Physical boards with 16 columns are relatively rare; you need a mighty wall to display it on, and there aren’t too many of those available in most offices. For software boards, the limitation is the legibility of a screen with many columns on it. If everyone in your office has monitors with huge resolution, or (perhaps soon!) Minority Report style VR screens, you won’t be affected by this limitation. But most of us will sadly run out of wall inches or readable pixels, and so there is some reason to limit the number of columns where possible, unless you wish to split the board in two (which can be done – I will cover this in a future article).

Let’s return to our original 12-state workflow, and see what buffer states are and are not included. It turns out that none of Triaging, Ticket Prep or Sign-off are buffered, and Deploying to Live is effectively unbuffered as well, with one column (‘Ready for Live’) representing both buffer and activity itself. Activities that are buffered are Dev and QA. What are the reasons for treating different activities in this way?

In the real teams where this very Agile Board setup worked well, the unbuffered activities of Triaging, Sign-off and Live Deploy were relatively quick, uncontroversial and unlikely to go wrong, and so were able to function with a less detailed board representation. Coding (Dev) and testing (QA) are almost always, by contrast, multi-factorial and highly complex activities, drawing on the bulk of the team’s manpower and budget, and with equivalently high need for transparency, hence the decision to buffer those columns.

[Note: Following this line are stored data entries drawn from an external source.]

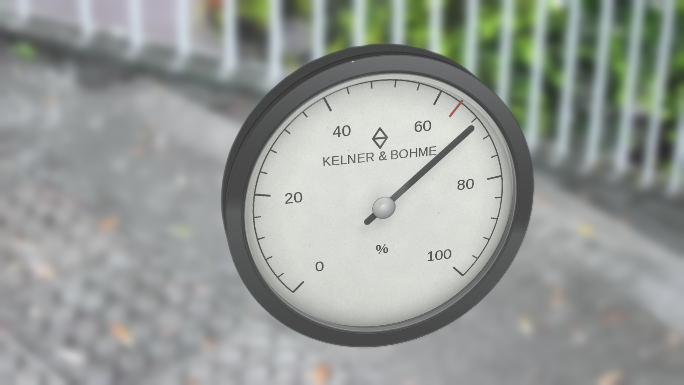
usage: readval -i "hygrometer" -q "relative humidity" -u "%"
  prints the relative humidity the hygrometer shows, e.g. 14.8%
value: 68%
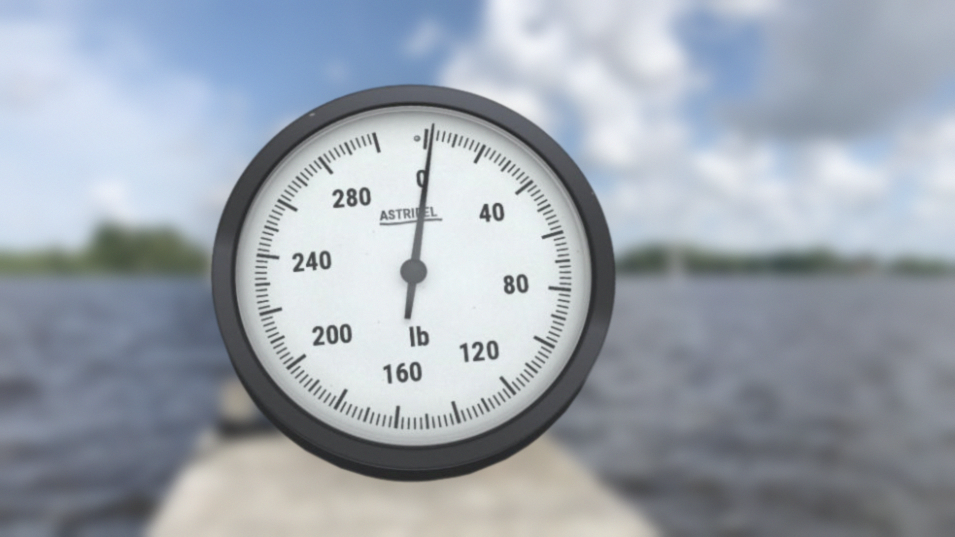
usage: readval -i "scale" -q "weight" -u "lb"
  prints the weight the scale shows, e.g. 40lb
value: 2lb
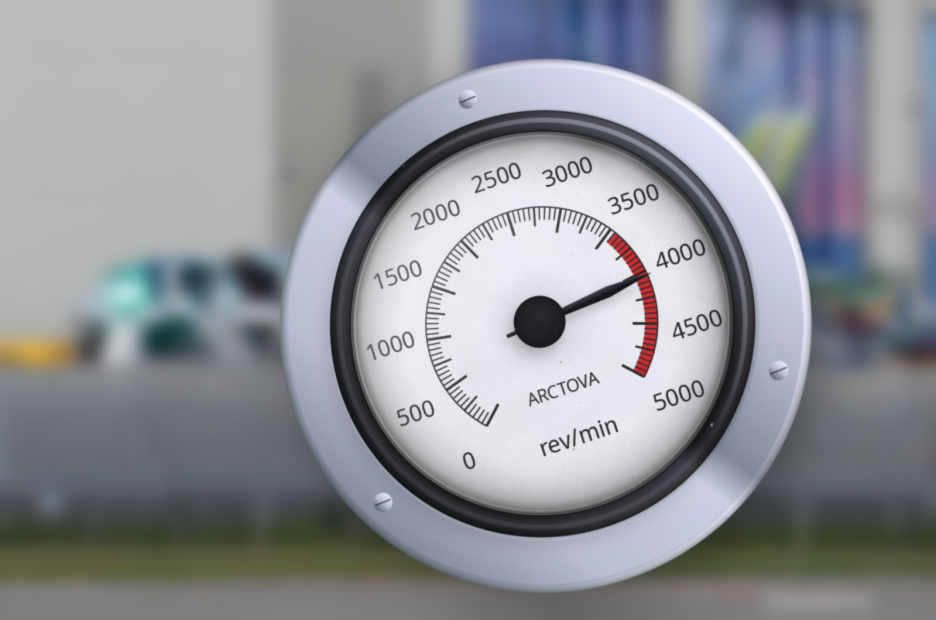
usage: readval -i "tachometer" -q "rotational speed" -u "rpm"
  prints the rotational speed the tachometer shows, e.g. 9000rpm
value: 4050rpm
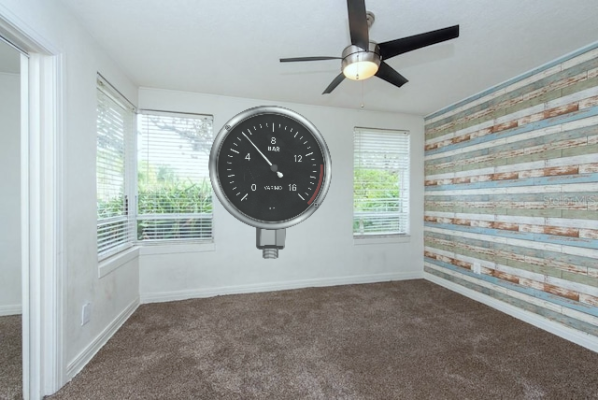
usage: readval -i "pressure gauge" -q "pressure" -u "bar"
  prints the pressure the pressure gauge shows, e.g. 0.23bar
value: 5.5bar
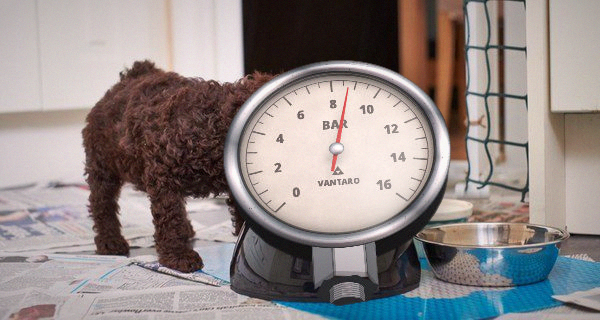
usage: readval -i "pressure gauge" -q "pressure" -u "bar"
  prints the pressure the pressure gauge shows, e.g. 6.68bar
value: 8.75bar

Between Triaging and Ticket Prep a buffer might have been helpful, but both activities were owned by the same Product sub-function, and so tended to be run by the same small group of people. The resulting good interpersonal communications and the ease of ‘handing work over to yourself’ meant that extra detail on this part of the board was unnecessary to smooth team operations.

So it turns out that the buffering decisions on this Agile Board were well fitted to its context; there is a rationale for buffering some activities but not others. A fully buffered Agile Board may be a wonderful thing – but if you can reduce column count without compromising the flow of work, that is also fine. And the only test that matters is the empirical one of whether your setup works well in practice.

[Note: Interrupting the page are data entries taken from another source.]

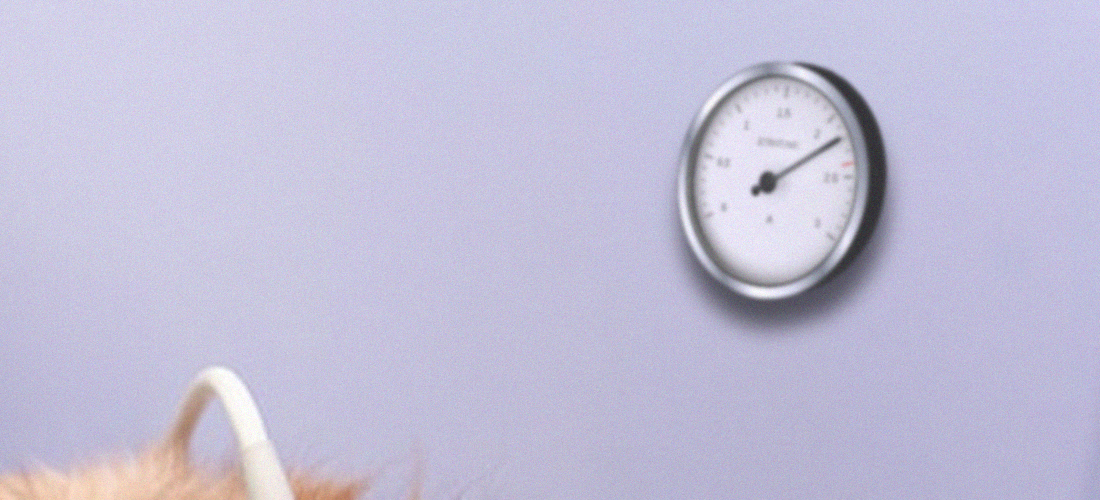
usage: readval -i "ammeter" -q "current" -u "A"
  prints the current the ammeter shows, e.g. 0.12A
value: 2.2A
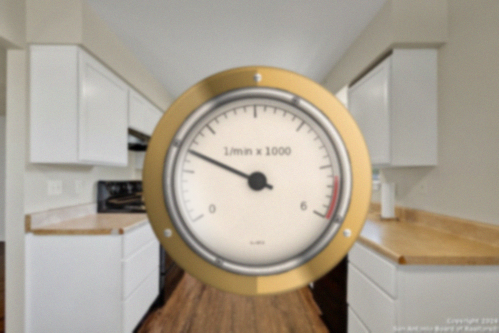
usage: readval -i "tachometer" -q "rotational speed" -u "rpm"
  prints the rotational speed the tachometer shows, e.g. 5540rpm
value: 1400rpm
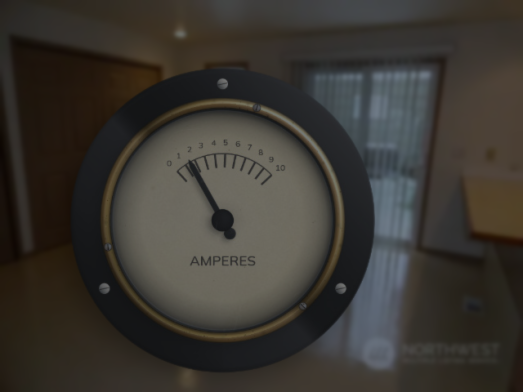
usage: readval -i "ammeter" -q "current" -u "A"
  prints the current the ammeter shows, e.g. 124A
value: 1.5A
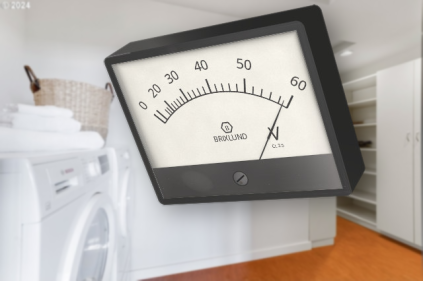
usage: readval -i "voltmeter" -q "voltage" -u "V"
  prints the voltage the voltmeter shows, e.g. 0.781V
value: 59V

Finally, I will show a slightly different kind of board setup which you sometimes see in the literature and in the workplace. Many Agile Board software systems do not allow sub-columns (which is why my examples show simple columns that are the height of the whole board), but some software systems do, and of course on a physical board you can have any setup you like within the available space. Allowing sub-columns leads to slightly different board layouts such as the following, taken from this book:


Whatever you think of the choice of just three main activities, this board design does neatly buffer each activity with a sub-column titled ‘Ready’, and is a common layout that you should be aware of as a variation.

In conclusion, we have drawn attention to important ways that Agile Board columns can be classified into principal activity, buffer and review states. We have seen that where activities are complex and expensive, you may expect a greater benefit from going into more detail on your board by adding buffer and possibly review states. Where activities are relatively quick and straightforward, you may wish to forgo such details and see if a single column for the activity will serve your needs. As ever, it is the context that decides, and it is up to you to find what setup and tweaks work optimally for your teams.

*Note: this is idleness of work, emphatically not the quite different concept of the idleness of people. The former must always be cracked down on, but the latter is a more nuanced thing; indeed, having some slack built in to people’s normal work practices is essential to allow for responsiveness. This will, again, be a topic for a future article.